Hi I have a difficult regex problem that I have tried and have a partial solution, but haven't gotten to work perfectly yet. Essentially, I have to parse a document that is in an outline format such as this:
1. HEY BUDDY
1.A. Your the best
1.A.1 And i know
1.A.2. this because
1.A.3 it is
1.A.4. the
1.A.5. truth i
1.A.6. tell ya.
1.B. so anyway
1.B.1. one two
1.B.2 three four!
2. i have
2.A. many numbers
2.A.1. hahaha
2.A.1.A. 3.2 ppl
2.A.1.B. are in
2.A.1.C my head.
2.A.1.D. yes exactly
2.A.2. 3.21
2.A.3. if you dont
2.A.4 trust me
2.B then
2.B.1. youre
2.B.2.soo wrong
2.C. its not
3. even funny.
3.A. but it
3.B. kind of
3.C. is a little
4. bit i
4.A. believe.
4.A.1. talk to me
4.A.2. more about
4.B. these ppl
4.B.2. in your head.
That is my test document... I need to find each of the new "bullets" in this document and then save the text in between them and do more computation. All that I haven't figured out is how to acurately identify the different outline numbers using regex. (I know it could probably be done other ways then regex but I'm in the process of learning regex and I have my mind set on doing it this way) What I've come up with now is this:
(\b)(([1-9][0-9]?)(\.))([A-Z])?((\.)([1-9][0-9]?)((\.)([A-Z]))?)*(\.)?(\b)

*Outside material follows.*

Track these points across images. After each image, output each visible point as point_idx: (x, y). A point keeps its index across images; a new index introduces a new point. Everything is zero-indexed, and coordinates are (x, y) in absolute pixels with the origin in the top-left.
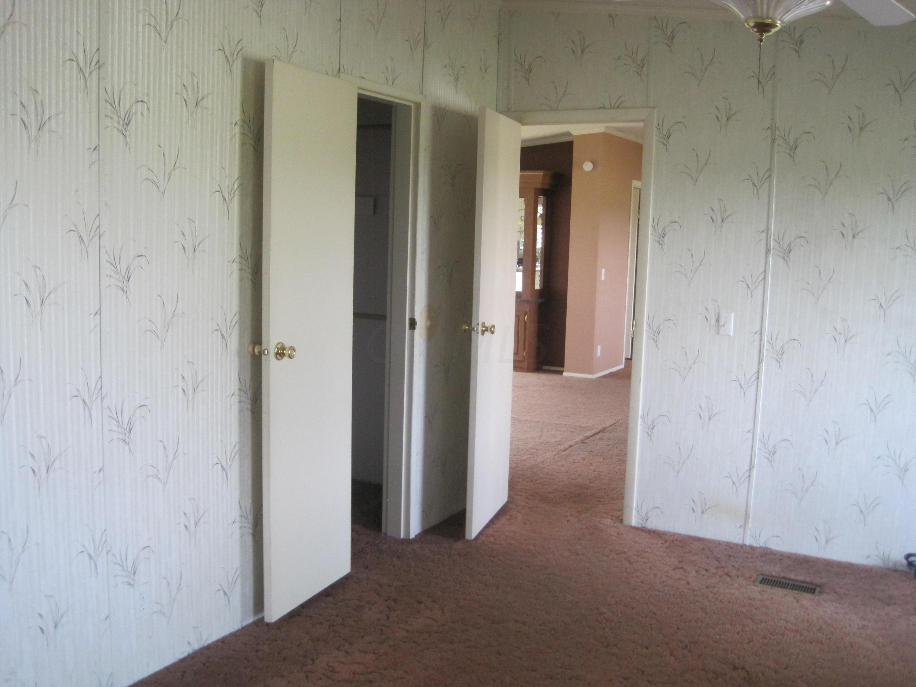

The problem with this is that it isn't recognizing the 1., 2., 3., or 4., and it IS picking up "3." from the 3.2 and 3.21 in the text. (And yes i will have doubles in the text like this) The format for the outline is always #.A-Z.#.A-Z.#.A-Z... and numbers should never be higher then 99.
Thanks for any help.